### What to work on:
Could you copy out, word for word, the rows below that open with the line containing "Pose unit: median" and close with the line containing "0.007549, -0.230910, 0.641824]]", including both of those lines?

(Camera pose estimation data)
__________
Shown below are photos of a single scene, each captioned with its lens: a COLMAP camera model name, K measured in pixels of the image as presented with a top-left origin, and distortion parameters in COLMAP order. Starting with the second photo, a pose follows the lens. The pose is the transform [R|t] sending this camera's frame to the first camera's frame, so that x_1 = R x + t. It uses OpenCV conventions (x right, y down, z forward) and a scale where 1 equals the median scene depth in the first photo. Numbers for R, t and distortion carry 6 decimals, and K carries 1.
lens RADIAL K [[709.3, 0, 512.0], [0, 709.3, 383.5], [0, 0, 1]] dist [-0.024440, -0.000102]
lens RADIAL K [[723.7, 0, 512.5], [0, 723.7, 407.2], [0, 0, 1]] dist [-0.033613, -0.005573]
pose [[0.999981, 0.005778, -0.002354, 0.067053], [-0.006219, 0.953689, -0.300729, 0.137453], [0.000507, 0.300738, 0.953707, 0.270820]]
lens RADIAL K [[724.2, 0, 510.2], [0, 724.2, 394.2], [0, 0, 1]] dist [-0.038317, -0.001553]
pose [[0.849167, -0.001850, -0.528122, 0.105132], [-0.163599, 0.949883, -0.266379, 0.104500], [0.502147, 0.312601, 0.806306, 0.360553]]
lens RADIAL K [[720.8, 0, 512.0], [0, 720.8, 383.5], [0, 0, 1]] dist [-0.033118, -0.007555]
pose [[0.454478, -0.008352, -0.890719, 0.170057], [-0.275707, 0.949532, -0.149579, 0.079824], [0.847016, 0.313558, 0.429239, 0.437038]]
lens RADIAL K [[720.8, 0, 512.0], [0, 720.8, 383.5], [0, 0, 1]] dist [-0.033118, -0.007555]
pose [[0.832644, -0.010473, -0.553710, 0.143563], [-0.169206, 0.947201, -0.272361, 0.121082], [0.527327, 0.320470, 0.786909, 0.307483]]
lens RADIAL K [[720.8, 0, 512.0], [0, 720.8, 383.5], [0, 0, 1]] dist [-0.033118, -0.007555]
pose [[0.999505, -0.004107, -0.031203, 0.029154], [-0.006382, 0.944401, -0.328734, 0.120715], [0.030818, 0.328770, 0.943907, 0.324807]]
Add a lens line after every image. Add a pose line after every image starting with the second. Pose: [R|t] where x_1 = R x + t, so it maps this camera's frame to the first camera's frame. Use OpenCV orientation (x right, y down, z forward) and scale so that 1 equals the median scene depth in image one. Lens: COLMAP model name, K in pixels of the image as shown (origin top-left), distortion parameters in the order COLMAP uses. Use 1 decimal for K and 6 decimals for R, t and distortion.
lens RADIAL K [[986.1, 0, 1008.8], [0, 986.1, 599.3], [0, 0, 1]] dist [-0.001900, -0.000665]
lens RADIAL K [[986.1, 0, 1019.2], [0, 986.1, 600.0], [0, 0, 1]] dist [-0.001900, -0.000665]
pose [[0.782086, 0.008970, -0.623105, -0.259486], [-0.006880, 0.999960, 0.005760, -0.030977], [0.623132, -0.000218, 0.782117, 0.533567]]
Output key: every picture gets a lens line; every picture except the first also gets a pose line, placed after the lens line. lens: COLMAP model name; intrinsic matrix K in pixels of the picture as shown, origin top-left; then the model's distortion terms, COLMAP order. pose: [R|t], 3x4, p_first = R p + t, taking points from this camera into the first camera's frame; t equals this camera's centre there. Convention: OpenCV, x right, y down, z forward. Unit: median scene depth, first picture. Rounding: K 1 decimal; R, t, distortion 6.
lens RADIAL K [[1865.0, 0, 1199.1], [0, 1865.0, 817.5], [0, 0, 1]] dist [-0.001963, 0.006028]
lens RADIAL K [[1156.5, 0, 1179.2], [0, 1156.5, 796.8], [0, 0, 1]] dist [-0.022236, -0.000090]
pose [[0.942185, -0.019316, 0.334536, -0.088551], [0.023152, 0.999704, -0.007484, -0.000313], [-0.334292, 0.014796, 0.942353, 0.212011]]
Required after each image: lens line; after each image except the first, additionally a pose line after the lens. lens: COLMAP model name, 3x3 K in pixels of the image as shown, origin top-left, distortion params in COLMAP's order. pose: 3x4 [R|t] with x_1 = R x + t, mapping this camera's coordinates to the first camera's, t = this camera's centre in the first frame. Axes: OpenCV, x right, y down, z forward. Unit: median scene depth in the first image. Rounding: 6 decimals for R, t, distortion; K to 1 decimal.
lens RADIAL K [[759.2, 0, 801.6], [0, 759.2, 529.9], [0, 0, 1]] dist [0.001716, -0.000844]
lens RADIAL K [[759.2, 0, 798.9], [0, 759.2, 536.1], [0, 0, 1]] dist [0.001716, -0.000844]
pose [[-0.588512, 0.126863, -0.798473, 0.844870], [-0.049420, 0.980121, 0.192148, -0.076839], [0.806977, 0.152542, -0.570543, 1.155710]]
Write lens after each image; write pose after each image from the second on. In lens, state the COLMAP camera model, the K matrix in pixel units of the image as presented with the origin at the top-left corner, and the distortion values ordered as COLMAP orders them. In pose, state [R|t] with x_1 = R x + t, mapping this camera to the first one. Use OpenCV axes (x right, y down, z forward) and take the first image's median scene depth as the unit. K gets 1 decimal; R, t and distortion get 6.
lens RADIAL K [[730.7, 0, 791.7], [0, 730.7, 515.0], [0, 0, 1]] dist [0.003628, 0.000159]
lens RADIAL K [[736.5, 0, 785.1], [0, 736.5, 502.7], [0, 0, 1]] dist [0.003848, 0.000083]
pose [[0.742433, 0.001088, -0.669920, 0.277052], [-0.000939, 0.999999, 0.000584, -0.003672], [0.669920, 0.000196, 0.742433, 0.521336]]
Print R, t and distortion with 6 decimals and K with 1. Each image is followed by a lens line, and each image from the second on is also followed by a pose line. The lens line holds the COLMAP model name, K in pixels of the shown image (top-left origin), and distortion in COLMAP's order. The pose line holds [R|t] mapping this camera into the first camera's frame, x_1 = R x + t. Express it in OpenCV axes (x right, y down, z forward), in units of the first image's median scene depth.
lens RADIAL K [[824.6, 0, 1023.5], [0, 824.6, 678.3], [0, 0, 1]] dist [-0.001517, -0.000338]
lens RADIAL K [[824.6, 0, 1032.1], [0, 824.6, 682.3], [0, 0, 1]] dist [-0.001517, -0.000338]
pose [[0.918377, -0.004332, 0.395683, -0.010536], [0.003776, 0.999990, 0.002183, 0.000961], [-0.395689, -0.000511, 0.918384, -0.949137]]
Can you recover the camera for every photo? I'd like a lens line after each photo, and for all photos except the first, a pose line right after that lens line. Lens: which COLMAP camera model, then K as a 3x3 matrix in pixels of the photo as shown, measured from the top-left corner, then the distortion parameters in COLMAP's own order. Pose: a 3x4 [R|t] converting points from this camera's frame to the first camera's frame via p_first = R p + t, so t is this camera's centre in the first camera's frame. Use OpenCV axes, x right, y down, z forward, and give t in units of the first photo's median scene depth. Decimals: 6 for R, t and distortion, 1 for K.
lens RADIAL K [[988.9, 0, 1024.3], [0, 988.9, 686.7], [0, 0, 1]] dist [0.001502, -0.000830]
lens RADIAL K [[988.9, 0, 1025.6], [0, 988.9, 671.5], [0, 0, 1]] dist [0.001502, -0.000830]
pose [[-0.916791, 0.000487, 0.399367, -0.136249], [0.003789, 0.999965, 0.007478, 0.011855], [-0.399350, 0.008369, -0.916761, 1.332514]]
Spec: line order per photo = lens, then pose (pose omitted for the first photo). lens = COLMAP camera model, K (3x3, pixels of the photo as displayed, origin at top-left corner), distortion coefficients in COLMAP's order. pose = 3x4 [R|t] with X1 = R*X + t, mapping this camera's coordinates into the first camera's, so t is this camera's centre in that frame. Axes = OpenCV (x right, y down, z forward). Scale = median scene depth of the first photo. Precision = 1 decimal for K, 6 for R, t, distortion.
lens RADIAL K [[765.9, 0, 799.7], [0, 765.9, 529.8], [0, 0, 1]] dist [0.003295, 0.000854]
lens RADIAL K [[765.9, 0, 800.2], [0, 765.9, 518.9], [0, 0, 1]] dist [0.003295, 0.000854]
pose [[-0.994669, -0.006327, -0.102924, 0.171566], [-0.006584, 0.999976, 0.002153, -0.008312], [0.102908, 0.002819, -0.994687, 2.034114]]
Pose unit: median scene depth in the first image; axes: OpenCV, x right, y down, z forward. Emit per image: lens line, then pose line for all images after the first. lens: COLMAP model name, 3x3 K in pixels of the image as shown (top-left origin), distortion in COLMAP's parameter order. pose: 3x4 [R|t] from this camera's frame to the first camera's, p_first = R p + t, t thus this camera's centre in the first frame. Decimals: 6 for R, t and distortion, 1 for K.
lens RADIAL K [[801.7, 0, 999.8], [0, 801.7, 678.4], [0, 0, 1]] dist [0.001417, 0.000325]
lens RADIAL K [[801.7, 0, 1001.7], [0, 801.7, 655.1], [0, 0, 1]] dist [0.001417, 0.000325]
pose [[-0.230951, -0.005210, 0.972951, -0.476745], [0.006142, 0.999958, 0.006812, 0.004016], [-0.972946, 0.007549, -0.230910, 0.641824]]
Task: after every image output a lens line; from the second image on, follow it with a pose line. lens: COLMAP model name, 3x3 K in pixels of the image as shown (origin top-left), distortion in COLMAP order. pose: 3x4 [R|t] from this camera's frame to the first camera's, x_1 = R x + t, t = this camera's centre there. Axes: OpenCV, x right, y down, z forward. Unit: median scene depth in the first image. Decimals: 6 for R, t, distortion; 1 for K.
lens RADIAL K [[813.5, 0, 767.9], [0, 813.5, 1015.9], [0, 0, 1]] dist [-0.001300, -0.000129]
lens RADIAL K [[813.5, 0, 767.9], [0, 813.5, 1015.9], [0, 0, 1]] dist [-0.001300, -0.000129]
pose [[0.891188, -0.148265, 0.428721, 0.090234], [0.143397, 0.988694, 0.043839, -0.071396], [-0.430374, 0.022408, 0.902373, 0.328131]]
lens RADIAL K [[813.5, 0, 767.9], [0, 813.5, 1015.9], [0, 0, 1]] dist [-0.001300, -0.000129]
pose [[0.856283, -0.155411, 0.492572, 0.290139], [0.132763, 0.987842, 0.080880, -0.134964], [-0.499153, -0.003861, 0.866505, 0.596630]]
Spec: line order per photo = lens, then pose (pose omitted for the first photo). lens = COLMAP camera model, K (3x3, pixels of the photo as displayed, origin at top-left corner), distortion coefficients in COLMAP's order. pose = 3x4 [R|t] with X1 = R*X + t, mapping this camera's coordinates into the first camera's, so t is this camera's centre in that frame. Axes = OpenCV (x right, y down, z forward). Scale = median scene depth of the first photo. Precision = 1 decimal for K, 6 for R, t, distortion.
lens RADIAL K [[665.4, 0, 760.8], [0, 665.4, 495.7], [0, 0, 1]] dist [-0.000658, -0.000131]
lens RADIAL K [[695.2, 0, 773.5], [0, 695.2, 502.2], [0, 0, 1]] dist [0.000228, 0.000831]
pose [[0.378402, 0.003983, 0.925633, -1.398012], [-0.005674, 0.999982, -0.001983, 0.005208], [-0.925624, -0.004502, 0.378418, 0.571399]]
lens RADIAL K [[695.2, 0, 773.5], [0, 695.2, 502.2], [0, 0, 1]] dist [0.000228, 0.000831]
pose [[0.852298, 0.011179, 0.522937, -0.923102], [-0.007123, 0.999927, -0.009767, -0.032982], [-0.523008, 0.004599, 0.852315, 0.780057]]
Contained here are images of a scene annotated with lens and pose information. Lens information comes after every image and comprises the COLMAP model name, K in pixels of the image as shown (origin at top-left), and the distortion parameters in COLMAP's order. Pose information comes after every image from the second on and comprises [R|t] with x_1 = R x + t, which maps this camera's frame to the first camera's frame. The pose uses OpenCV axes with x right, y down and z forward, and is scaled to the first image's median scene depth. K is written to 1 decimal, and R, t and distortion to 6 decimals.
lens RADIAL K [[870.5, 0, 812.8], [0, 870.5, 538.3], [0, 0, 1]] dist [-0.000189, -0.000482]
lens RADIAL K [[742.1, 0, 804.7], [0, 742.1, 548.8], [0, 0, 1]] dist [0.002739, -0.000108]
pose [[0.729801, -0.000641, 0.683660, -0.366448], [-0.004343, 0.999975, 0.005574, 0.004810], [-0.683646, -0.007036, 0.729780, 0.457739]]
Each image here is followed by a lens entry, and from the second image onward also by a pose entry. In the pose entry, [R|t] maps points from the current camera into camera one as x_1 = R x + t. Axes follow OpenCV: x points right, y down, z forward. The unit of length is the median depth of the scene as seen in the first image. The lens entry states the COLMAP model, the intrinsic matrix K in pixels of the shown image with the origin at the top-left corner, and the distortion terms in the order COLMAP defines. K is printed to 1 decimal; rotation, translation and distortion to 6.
__________
### Output of the exercise:
Pose unit: median scene depth in the first image; axes: OpenCV, x right, y down, z forward. Emit per image: lens line, then pose line for all images after the first. lens: COLMAP model name, 3x3 K in pixels of the image as shown (top-left origin), distortion in COLMAP's parameter order. pose: 3x4 [R|t] from this camera's frame to the first camera's, p_first = R p + t, t thus this camera's centre in the first frame. Decimals: 6 for R, t and distortion, 1 for K.
lens RADIAL K [[801.7, 0, 999.8], [0, 801.7, 678.4], [0, 0, 1]] dist [0.001417, 0.000325]
lens RADIAL K [[801.7, 0, 1001.7], [0, 801.7, 655.1], [0, 0, 1]] dist [0.001417, 0.000325]
pose [[-0.230951, -0.005210, 0.972951, -0.476745], [0.006142, 0.999958, 0.006812, 0.004016], [-0.972946, 0.007549, -0.230910, 0.641824]]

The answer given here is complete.